Facts about Charles Schulz
Charles Schulz Biography
Charles Schulz created and drew the long-running comic strip Peanuts.
By all accounts a shy child while growing up in Minnesota, Charles Schulz took a correspondence art course, served in the U.S. Army during WWII, and then doggedly pursued a career as a cartoonist. His Minneapolis comic panel Li’l Folks was renamed Peanuts and syndicated nationwide in 1950.
By the mid-1960s it had become one of the best-known cartoon strips in the world. Schulz’s characters, including the wishy-washy Charlie Brown and his fantastical dog Snoopy, also starred in a popular series of holiday TV specials and in the stage show You’re A Good Man, Charlie Brown.

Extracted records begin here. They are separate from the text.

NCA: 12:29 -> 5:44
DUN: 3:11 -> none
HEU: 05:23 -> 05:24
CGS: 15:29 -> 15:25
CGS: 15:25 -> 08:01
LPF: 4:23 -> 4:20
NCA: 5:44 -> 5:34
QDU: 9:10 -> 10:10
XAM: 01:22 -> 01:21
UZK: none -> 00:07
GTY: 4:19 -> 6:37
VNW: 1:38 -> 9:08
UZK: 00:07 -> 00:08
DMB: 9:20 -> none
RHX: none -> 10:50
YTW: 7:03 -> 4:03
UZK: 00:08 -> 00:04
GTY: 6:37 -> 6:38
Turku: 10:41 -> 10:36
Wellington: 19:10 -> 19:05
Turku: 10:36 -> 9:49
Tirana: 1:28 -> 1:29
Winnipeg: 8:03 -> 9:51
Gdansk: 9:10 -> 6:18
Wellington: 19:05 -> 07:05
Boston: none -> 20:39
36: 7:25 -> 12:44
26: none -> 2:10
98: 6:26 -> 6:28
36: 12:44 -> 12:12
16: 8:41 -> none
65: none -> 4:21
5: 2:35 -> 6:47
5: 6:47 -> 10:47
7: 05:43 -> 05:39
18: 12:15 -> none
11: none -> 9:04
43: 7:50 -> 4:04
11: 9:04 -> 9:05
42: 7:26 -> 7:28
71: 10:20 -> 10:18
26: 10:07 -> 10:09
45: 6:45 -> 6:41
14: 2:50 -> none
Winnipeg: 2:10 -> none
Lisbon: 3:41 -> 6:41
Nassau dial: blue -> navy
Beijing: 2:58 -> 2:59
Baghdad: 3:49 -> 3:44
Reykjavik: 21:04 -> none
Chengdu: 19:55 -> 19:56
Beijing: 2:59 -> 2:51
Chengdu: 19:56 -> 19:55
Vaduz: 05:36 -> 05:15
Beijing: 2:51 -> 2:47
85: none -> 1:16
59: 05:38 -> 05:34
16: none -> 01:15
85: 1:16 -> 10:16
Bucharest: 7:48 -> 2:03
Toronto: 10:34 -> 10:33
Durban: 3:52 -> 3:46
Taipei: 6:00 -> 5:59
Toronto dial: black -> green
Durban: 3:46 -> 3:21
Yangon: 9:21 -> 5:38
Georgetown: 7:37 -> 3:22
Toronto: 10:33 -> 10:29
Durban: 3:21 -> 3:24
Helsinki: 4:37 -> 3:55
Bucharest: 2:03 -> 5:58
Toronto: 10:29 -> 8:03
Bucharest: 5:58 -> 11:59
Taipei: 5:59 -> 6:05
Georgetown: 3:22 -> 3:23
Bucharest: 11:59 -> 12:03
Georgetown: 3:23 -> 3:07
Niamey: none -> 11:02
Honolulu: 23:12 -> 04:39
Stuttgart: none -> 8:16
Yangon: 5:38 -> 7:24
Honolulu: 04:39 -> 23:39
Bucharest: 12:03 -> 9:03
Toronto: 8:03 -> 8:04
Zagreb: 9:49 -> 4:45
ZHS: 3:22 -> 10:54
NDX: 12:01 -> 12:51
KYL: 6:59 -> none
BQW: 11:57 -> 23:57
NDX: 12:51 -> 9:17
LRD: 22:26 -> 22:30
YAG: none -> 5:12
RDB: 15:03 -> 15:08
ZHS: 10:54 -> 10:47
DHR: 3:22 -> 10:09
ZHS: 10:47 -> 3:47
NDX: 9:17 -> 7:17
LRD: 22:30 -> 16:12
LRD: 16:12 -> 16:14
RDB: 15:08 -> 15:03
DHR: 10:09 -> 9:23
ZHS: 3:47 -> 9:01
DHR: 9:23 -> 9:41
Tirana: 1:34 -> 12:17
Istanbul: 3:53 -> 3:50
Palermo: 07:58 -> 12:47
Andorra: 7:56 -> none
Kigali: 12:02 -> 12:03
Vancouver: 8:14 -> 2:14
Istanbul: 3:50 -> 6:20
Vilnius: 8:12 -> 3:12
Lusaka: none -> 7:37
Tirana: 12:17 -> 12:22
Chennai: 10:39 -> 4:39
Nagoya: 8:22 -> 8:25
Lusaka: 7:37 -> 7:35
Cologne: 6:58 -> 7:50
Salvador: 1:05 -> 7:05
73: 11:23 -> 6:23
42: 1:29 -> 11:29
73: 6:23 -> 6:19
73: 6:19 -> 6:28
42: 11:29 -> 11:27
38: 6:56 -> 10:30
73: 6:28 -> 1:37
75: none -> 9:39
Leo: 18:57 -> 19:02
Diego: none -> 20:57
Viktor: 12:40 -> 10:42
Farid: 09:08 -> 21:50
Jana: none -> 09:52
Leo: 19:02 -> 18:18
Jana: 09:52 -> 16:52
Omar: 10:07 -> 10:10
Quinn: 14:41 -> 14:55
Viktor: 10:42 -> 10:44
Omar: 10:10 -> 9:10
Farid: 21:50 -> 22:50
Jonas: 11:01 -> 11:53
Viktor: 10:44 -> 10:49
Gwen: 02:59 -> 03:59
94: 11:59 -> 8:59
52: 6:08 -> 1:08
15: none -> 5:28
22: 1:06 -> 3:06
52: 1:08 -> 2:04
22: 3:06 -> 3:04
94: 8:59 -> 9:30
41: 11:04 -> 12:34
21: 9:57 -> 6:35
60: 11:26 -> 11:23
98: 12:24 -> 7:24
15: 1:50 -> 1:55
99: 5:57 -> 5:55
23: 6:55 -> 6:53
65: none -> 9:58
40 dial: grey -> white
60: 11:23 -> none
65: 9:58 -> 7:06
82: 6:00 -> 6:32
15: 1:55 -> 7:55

Late in 1999 Schulz announced he had colon cancer and would retire after nearly 50 years of drawing Peanuts. He died on February 12, 2000, one day before his final Sunday strip appeared. Schulz did not pass the strip to another artist, but many newspapers continue to publish daily reruns of Schulz’s past Peanuts strips.
Extra credit
Music for many of the Peanuts TV specials was composed by Vince Guaraldi… Other Peanuts characters included the crabby Lucy and her blanket-toting brother Linus, tomboy Peppermint Patty and her friend Marcie, Snoopy’s bird friend Woodstock, and the Beethoven-loving Schroeder… Charles Schulz was married to the former Joyce Halverson from 1951 until their divorce in 1972. He married Jean Forsyth Clyde in 1973, and they remained married until Schulz’s death… Charles Schulz’s nickname was ‘Sparky.’